**WORK REQUIRED:** From the entries below, please output exactly the lines starting at the one containing "7-9. doi: 10.1016/j.jad.2014.07.019" and ending at the one containing "These comments explore", both included.

**DATASET:**
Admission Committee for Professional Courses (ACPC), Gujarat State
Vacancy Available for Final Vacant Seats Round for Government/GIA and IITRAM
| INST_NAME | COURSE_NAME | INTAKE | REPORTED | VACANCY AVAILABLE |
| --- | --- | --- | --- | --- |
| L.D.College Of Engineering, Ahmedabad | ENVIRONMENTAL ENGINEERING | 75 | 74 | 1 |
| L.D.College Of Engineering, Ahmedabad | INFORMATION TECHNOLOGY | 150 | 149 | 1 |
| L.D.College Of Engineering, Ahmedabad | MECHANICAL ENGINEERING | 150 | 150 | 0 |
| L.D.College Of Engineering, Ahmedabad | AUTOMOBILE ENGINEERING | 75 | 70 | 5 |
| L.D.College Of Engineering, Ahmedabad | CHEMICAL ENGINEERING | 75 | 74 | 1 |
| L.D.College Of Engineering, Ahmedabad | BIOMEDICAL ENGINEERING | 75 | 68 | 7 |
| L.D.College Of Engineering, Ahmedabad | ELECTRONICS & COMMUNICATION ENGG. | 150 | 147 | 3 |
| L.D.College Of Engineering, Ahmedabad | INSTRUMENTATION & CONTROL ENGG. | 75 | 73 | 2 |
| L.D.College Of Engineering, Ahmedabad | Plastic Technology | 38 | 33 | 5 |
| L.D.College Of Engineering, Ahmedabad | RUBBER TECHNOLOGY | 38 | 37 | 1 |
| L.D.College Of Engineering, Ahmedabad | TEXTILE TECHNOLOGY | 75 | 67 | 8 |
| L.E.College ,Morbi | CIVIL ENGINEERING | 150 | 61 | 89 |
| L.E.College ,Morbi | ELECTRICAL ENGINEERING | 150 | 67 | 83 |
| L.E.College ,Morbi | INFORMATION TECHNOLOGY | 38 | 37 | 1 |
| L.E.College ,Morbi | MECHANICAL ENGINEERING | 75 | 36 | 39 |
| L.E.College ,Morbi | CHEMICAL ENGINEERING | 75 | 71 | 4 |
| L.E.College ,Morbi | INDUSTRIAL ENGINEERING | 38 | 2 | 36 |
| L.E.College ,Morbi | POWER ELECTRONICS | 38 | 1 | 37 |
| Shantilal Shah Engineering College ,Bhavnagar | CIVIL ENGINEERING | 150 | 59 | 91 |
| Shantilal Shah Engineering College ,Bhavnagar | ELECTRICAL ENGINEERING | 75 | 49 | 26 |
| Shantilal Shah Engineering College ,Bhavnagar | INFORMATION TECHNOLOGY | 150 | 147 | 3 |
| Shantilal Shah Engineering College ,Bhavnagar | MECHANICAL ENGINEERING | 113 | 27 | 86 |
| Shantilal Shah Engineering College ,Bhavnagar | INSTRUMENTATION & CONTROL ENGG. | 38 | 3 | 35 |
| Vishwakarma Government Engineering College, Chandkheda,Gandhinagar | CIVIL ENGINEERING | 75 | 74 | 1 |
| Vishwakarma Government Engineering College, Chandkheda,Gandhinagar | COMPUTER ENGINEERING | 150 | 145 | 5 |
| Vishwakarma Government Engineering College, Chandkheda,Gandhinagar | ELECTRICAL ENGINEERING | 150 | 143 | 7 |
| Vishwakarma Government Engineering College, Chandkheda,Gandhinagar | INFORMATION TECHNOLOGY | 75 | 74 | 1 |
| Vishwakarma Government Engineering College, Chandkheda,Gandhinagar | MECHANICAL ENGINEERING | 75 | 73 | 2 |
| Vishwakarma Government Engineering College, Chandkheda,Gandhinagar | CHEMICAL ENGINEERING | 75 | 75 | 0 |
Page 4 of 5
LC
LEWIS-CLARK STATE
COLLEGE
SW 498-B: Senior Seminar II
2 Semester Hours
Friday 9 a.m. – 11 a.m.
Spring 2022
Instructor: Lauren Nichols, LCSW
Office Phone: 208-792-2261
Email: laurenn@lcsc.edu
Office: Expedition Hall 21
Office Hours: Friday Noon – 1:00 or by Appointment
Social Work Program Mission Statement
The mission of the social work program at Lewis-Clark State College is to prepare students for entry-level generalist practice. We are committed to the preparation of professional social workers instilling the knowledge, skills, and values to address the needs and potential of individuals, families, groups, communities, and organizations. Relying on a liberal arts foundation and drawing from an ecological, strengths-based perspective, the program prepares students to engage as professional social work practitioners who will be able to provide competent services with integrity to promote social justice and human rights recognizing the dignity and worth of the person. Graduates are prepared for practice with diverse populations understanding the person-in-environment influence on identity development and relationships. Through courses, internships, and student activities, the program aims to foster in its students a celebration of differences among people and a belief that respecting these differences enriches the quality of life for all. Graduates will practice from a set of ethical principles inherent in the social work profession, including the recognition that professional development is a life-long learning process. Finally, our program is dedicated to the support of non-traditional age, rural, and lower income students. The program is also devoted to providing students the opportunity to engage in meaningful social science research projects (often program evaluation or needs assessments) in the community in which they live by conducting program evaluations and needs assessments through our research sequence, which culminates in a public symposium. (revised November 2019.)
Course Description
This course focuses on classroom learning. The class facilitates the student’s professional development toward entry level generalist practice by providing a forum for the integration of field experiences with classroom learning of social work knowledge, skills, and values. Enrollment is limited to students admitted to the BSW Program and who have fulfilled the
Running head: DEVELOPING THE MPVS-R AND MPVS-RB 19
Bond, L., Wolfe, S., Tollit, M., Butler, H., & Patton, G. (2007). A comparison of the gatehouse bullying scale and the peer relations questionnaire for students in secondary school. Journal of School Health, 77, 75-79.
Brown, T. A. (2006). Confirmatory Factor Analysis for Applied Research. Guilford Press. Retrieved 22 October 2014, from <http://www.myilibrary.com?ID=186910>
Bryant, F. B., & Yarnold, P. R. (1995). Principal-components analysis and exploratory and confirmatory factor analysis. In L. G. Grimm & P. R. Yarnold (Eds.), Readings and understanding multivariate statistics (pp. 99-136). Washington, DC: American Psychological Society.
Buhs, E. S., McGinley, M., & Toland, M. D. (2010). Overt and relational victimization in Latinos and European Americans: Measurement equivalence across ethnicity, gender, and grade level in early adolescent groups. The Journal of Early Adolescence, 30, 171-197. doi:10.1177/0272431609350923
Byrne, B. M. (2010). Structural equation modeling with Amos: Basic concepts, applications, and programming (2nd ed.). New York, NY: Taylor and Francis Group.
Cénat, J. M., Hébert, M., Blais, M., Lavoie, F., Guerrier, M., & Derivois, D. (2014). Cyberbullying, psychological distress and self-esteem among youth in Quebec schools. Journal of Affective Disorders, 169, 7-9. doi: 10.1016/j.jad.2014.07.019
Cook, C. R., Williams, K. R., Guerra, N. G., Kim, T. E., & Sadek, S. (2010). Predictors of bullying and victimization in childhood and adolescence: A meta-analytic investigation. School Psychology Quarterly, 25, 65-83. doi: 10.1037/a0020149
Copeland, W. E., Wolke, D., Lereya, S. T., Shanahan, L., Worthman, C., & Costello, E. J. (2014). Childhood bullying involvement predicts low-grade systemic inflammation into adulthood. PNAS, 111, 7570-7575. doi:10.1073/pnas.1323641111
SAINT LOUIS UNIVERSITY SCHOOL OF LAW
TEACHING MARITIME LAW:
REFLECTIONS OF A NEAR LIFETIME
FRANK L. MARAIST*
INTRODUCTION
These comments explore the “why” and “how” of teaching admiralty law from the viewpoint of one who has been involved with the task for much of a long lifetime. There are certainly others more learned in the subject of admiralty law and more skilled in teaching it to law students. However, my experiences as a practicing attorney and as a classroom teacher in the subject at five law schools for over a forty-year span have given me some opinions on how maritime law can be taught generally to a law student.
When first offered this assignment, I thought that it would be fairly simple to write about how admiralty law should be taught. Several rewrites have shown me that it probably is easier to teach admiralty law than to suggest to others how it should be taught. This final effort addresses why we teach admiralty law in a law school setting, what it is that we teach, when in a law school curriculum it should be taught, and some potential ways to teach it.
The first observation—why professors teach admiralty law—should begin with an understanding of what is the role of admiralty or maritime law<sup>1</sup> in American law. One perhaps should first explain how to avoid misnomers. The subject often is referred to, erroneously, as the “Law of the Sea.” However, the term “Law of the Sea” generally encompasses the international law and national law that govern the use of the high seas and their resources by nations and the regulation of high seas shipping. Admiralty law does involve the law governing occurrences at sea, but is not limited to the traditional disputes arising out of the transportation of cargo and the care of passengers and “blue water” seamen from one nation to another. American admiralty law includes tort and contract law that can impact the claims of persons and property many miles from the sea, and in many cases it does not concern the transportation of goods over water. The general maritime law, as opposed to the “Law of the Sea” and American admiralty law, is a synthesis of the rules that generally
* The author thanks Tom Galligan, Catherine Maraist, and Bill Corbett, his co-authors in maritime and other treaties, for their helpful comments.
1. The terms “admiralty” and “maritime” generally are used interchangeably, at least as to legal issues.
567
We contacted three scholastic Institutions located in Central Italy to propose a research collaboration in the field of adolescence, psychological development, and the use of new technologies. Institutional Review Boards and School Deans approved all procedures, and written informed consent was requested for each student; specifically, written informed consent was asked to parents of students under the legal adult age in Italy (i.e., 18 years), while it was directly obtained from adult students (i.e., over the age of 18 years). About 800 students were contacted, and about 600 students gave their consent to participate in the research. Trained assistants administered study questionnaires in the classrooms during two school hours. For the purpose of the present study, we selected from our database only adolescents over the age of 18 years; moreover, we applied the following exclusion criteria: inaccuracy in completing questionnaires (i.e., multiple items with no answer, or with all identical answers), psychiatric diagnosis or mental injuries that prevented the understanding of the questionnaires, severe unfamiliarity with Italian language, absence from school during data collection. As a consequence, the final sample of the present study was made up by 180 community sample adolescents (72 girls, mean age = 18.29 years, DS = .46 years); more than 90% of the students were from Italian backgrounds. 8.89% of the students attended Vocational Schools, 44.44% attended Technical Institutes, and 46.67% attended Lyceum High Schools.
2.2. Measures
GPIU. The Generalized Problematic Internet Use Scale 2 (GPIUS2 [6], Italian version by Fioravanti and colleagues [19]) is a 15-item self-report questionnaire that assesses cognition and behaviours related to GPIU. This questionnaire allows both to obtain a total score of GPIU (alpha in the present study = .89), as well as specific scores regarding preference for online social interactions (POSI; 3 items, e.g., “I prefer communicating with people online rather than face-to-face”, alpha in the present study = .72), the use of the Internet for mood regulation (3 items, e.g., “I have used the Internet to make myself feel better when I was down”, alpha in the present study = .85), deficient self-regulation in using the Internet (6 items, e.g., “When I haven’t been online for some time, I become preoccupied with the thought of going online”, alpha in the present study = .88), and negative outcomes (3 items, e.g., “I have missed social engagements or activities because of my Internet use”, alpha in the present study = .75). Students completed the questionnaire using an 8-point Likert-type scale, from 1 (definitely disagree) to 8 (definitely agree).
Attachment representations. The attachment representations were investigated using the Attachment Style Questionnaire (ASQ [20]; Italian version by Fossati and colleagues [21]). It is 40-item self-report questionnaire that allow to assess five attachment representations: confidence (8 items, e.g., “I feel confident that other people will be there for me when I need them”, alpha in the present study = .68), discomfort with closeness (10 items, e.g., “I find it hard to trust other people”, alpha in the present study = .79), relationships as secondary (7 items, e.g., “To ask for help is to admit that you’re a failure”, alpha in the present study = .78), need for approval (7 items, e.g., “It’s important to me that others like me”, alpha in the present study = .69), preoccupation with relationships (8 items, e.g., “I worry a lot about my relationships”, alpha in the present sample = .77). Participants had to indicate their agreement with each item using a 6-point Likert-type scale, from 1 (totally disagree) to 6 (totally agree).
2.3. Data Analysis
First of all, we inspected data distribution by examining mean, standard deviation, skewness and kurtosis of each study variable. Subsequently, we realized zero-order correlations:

**TASK SOLUTION:**
Cénat, J. M., Hébert, M., Blais, M., Lavoie, F., Guerrier, M., & Derivois, D. (2014). Cyberbullying, psychological distress and self-esteem among youth in Quebec schools. Journal of Affective Disorders, 169, 7-9. doi: 10.1016/j.jad.2014.07.019
Cook, C. R., Williams, K. R., Guerra, N. G., Kim, T. E., & Sadek, S. (2010). Predictors of bullying and victimization in childhood and adolescence: A meta-analytic investigation. School Psychology Quarterly, 25, 65-83. doi: 10.1037/a0020149
Copeland, W. E., Wolke, D., Lereya, S. T., Shanahan, L., Worthman, C., & Costello, E. J. (2014). Childhood bullying involvement predicts low-grade systemic inflammation into adulthood. PNAS, 111, 7570-7575. doi:10.1073/pnas.1323641111
SAINT LOUIS UNIVERSITY SCHOOL OF LAW
TEACHING MARITIME LAW:
REFLECTIONS OF A NEAR LIFETIME
FRANK L. MARAIST*
INTRODUCTION
These comments explore the “why” and “how” of teaching admiralty law from the viewpoint of one who has been involved with the task for much of a long lifetime. There are certainly others more learned in the subject of admiralty law and more skilled in teaching it to law students. However, my experiences as a practicing attorney and as a classroom teacher in the subject at five law schools for over a forty-year span have given me some opinions on how maritime law can be taught generally to a law student.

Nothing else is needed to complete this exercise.